There is no holiday to celebrate General George Patton, but we might learn something from people like him: he who was far from perfect, but who dedicated his life to a bigger purpose. He didn’t care much for political correctness or for hiding the truth. His ‘attack, attack, attack’ philosophy existed to save soldiers’ lives, as he believed this tactic meant fewer casualties. He had built tremendous intuition on the battlefield throughout his life and through the many experiences he put himself through early on in his career. His advances were successful because he believed and because he had spent an entire lifetime studying and embedding these ideas into his psyche.

How many lives did Patton save because he dedicated his life to studying war, tactics, the function of armies? How many lives did he impact because he had absorbed the lessons of Shakespeare and great military heroes and adopted their philosophies? How many American soldier’s lives were protected through Patton’s leadership? In the same vein, how many casualties did he (directly and indirectly inflict through his soldiers) upon the enemy, which may have helped the overall cause? These things can’t always be measured, but it shows just how important it is to be truthful and dedicated in everything.

Patton believed that everyone’s job in an army was indispensable and that a man must do his job, no matter how insignificant it might seem, with honor, competence, and grace. Everything you do matters and has consequence and if what you do is inspired by a final vision, by a bigger purpose than yourself, then you might just make some real impact in the world.

Everything matters and nothing can be squandered in the pursuit of greatness. Of course, most of us are not destined for greatness or the history books, but we are headed somewhere and every action matters because every action has an impact. In the trenches of everyday life many of us will be wounded, we will dig foxholes and remain there, many will surrender or give up their weapons, we will let ourselves be beaten by fatigue, let our wounds fester, let our nightmares and fears get the best of us.
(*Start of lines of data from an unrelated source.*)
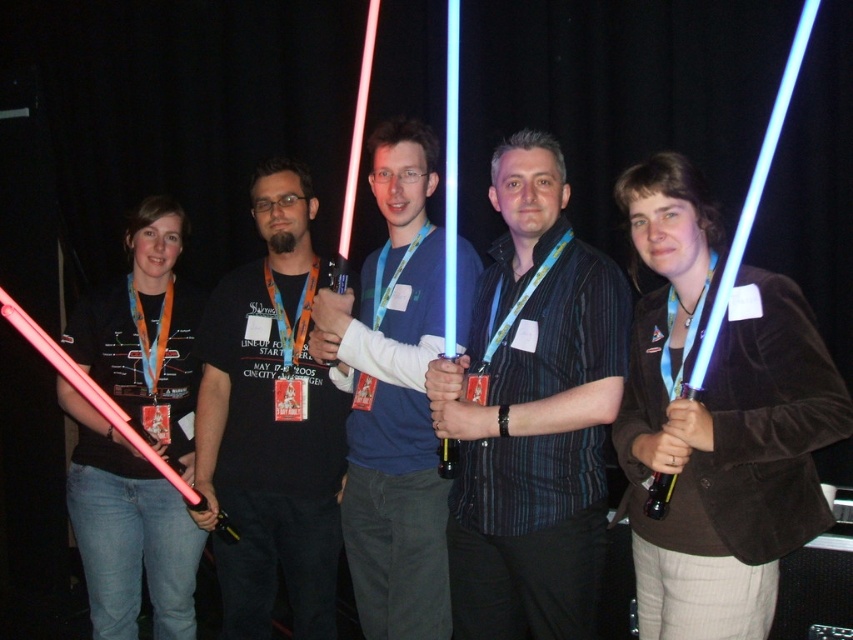
Between shiny blue light saber at center and matte black t-shirt at center, which one is positioned higher?

shiny blue light saber at center

Which is below, shiny blue light saber at center or matte black t-shirt at center?

matte black t-shirt at center

Describe the element at coordinates (532, 413) in the screenshot. I see `shiny blue light saber at center` at that location.

Locate an element on the screen. shiny blue light saber at center is located at coordinates (532, 413).

Does matte black t-shirt at center appear under matte plastic lightsaber at center?

→ Indeed, matte black t-shirt at center is positioned under matte plastic lightsaber at center.

The image size is (853, 640). I want to click on matte black t-shirt at center, so click(271, 422).

Image resolution: width=853 pixels, height=640 pixels. I want to click on matte black t-shirt at center, so (271, 422).

Can you confirm if shiny blue light saber at center is positioned to the left of matte plastic lightsaber at center?

No, shiny blue light saber at center is not to the left of matte plastic lightsaber at center.

Find the location of a particular element. Image resolution: width=853 pixels, height=640 pixels. shiny blue light saber at center is located at coordinates (532, 413).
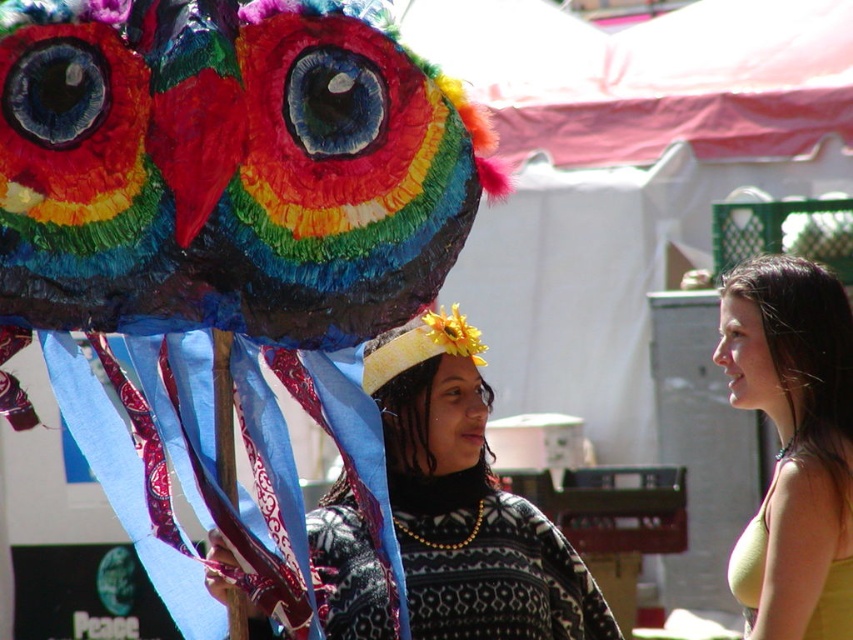
Between multicolored paper mache owl at left and yellow fabric top at center, which one has less height?

multicolored paper mache owl at left

Consider the image. Does multicolored paper mache owl at left have a lesser width compared to yellow fabric top at center?

No, multicolored paper mache owl at left is not thinner than yellow fabric top at center.

From the picture: Measure the distance between point (393, 120) and camera.

The distance of point (393, 120) from camera is 31.06 meters.

At what (x,y) coordinates should I click in order to perform the action: click on multicolored paper mache owl at left. Please return your answer as a coordinate pair (x, y). Looking at the image, I should click on (227, 168).

Between patterned sweater at center and yellow fabric top at center, which one is positioned lower?

patterned sweater at center

Does point (578, 636) lie in front of point (843, 444)?

Yes, point (578, 636) is in front of point (843, 444).

Where is `patterned sweater at center`? patterned sweater at center is located at coordinates (467, 502).

Does multicolored paper mache owl at left have a smaller size compared to patterned sweater at center?

Correct, multicolored paper mache owl at left occupies less space than patterned sweater at center.

Is multicolored paper mache owl at left above patterned sweater at center?

Correct, multicolored paper mache owl at left is located above patterned sweater at center.

Is point (299, 172) behind point (451, 417)?

No.

Locate an element on the screen. The height and width of the screenshot is (640, 853). multicolored paper mache owl at left is located at coordinates (227, 168).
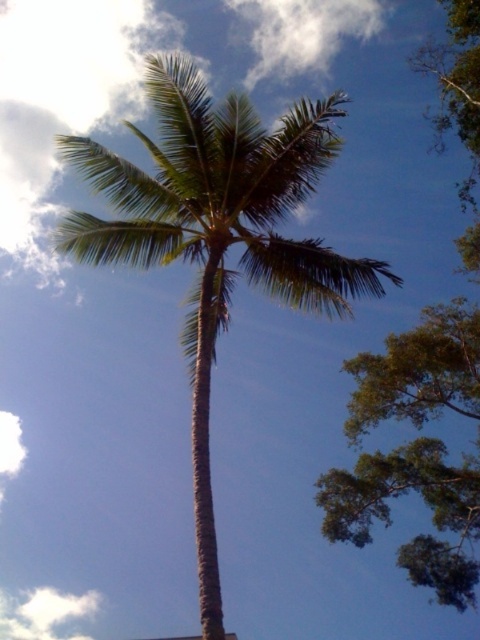
Is green leafy coconut tree at center shorter than green leafy palm at upper left?

Correct, green leafy coconut tree at center is not as tall as green leafy palm at upper left.

Which is more to the right, green leafy coconut tree at center or green leafy palm at upper left?

Positioned to the right is green leafy palm at upper left.

Does point (126, 211) lie behind point (476, 99)?

No.

Where is `green leafy coconut tree at center`? The width and height of the screenshot is (480, 640). green leafy coconut tree at center is located at coordinates click(216, 234).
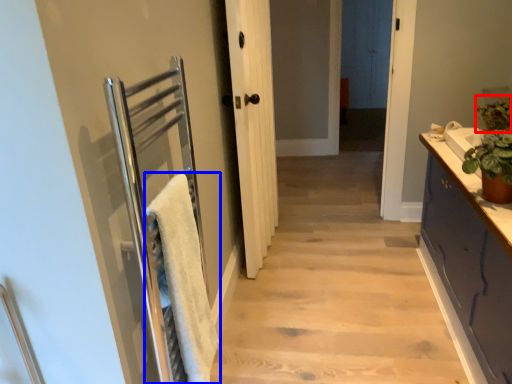
Question: Which object appears closest to the camera in this image, plant (highlighted by a red box) or bath towel (highlighted by a blue box)?

Choices:
 (A) plant
 (B) bath towel

Answer: (B)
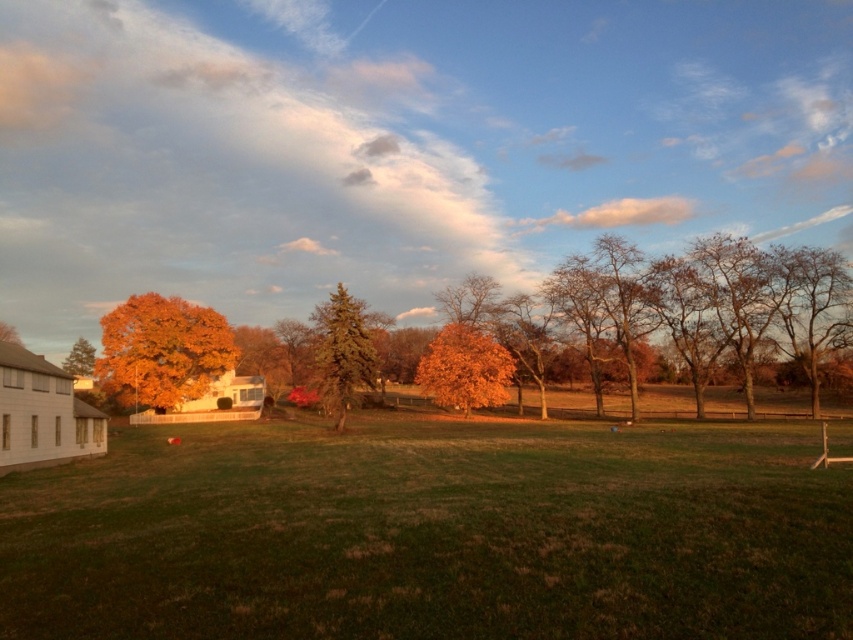
You are standing in the field and want to walk from the orange leafy tree at center to the orange matte tree at left. Which direction should you face to walk directly towards it?

You should face left because the orange leafy tree at center is positioned on the right side of orange matte tree at left.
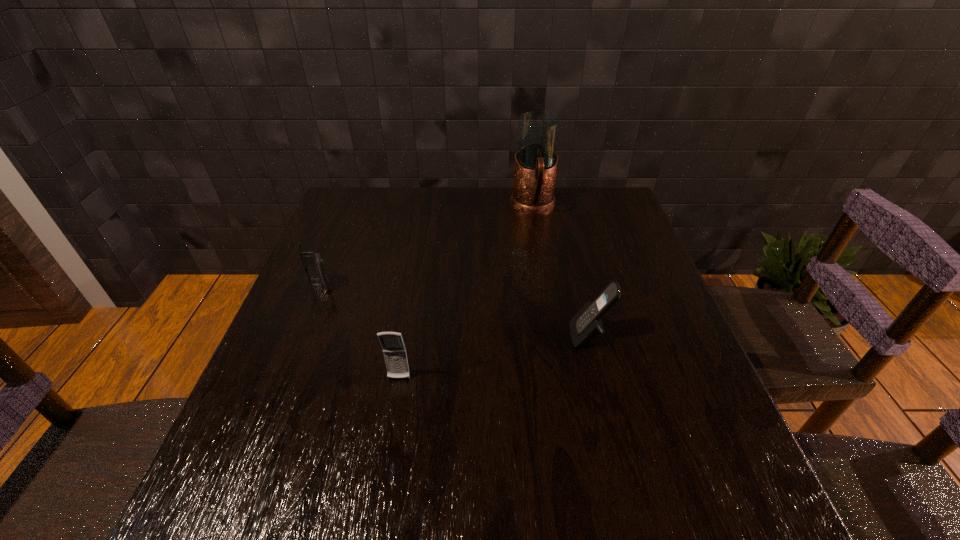
Find the location of a particular element. free point between the farthest cellular telephone and the tallest object is located at coordinates (427, 247).

Find the location of a particular element. The width and height of the screenshot is (960, 540). blank region between the third object from right to left and the pitcher is located at coordinates (466, 293).

Locate an element on the screen. The height and width of the screenshot is (540, 960). empty space between the shortest object and the rightmost cellular telephone is located at coordinates coord(455,312).

Locate an element on the screen. blank region between the second farthest cellular telephone and the farthest object is located at coordinates (561, 272).

The width and height of the screenshot is (960, 540). Identify the location of vacant area between the rightmost cellular telephone and the nearest cellular telephone. 494,358.

The width and height of the screenshot is (960, 540). I want to click on unoccupied position between the second nearest object and the leftmost object, so click(x=455, y=312).

The height and width of the screenshot is (540, 960). I want to click on vacant point located between the second cellular telephone from right to left and the pitcher, so click(466, 293).

Find the location of a particular element. The height and width of the screenshot is (540, 960). unoccupied area between the second farthest cellular telephone and the pitcher is located at coordinates (561, 272).

Locate an element on the screen. The width and height of the screenshot is (960, 540). free area in between the shortest cellular telephone and the nearest cellular telephone is located at coordinates [x=360, y=333].

Identify the location of vacant area that lies between the farthest object and the second nearest cellular telephone. The height and width of the screenshot is (540, 960). (561, 272).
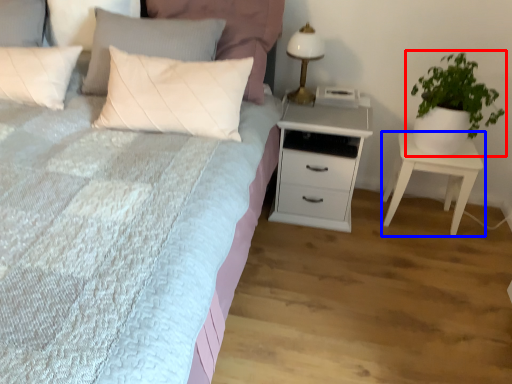
Question: Which object is further to the camera taking this photo, houseplant (highlighted by a red box) or nightstand (highlighted by a blue box)?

Patton told his soldiers that day in 1944, before his Third Army went into France, that the real heroes are those that fight on, even when they’re scared. That's what we have to remember. And just like Patton was scared to pull the trigger on that .37 mm anti-tank gun, the fight was more important. That’s why he is “Old Blood and Guts.” That’s why the soldiers that fought by his side remember him as that son of a bitch named Georgie Patton and that’s why even when things get dim, when life offers little insight and one is bombarded by challenges, we must remember to move forward, always forward, always for something bigger than ourselves. There is a destination, after all, somewhere out there, waiting to be taken.